• Czego oczekujemy: Zwróć bez żadnych zmian fragment od pierwszego wiersza aż po wiersz zawierający „it — at some”, łącznie z oboma krańcowymi.

• Podane wiersze:
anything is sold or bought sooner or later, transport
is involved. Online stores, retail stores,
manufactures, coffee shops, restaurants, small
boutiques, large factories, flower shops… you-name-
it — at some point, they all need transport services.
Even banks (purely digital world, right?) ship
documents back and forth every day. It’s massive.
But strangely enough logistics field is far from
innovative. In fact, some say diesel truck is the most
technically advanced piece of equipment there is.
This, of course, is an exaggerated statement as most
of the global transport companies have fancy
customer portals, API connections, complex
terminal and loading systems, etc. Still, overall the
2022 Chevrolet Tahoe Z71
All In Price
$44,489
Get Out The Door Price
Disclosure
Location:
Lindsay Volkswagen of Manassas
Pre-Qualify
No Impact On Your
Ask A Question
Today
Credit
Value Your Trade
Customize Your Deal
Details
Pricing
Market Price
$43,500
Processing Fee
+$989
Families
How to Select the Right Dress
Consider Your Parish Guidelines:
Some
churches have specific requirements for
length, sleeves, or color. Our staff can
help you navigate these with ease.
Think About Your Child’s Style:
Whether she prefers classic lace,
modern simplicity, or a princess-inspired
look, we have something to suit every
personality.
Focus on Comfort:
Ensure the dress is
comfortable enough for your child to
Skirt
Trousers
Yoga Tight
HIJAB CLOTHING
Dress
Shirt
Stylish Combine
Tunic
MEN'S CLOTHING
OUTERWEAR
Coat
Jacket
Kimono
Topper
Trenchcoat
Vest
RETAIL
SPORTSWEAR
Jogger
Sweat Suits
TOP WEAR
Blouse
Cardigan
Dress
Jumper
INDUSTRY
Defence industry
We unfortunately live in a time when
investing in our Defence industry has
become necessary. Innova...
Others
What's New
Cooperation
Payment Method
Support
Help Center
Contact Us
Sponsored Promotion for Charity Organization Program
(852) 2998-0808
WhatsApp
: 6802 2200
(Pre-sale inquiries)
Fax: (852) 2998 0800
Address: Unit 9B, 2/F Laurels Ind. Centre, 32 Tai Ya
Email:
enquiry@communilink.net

• Miejsce na odpowiedź:
anything is sold or bought sooner or later, transport
is involved. Online stores, retail stores,
manufactures, coffee shops, restaurants, small
boutiques, large factories, flower shops… you-name-
it — at some point, they all need transport services.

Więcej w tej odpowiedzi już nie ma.